The principle behind the lack of resolutions against unpopular measures may be due to the close ties between the administration and the UA. The vast majority of UA funding is filtered through the administration. Students have no leverage against the administration when their government’s existence depends on administrative largesse. The only obvious check to administrative decisions is a potentially negative impact on admissions applications. As it stands, the UA is a giant lobbying organization operationally tied to the group it is lobbying.

There are reasons for the dependence on the administration. The institutional memory of the UA is limited by a four-year rollover at best (assuming fall elections). Administrative involvement is crucial to prevent embezzlement from entering the financial system, and thus, financial duties are performed by external parties. As long as its members cannot be trusted, the UA cannot balance its own checkbook.
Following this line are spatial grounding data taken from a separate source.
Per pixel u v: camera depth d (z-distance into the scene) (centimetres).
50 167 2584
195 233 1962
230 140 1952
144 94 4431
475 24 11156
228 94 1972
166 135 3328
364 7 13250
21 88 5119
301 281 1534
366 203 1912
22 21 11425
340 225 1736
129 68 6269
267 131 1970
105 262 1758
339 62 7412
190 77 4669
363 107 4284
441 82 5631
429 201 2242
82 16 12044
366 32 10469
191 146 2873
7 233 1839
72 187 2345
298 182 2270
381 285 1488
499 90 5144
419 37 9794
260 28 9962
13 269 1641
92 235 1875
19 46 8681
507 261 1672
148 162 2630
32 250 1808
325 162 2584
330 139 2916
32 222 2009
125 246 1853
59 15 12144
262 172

The creation of an Independent UA would address issues of both undue financial dependence and lack of legitimacy. The new UA would control its own finances from an account outside of MIT, generated from additional revenue gathering measures, supplementing contributions from the student life fee. No longer tied to the administration to operate, the UA could better meet them as equals. To prevent the embezzlement problem, the said account could be jointly run by a board such that withdrawals would require the consent of a majority.

An argument that might be made against this program is that MIT could then divert the student life fee to other purposes that are not in the best interests of the students. This is a problem, but to what extent? Any such inappropriate measure would hopefully cause enough outcry among the student population to prevent its passage. But as time has shown, institutional memory is quite short; students may not notice if they only redirect funds slowly from the UA to something else. Additionally, administrators may argue that the external account replaces student life funding; we must make it clear that on the contrary, it is designed to augment it.

As things now stand, the UA is inherently dependent on the MIT administration, and will remain so either until it starts collecting fees directly from students, or finds another means to achieve self-solvency.

Hans E. Anderson ’08 was the 2005-2006 Undergraduate Association Senate Representative to the Finance Board, and is the incoming UA Chair of the Finance Board.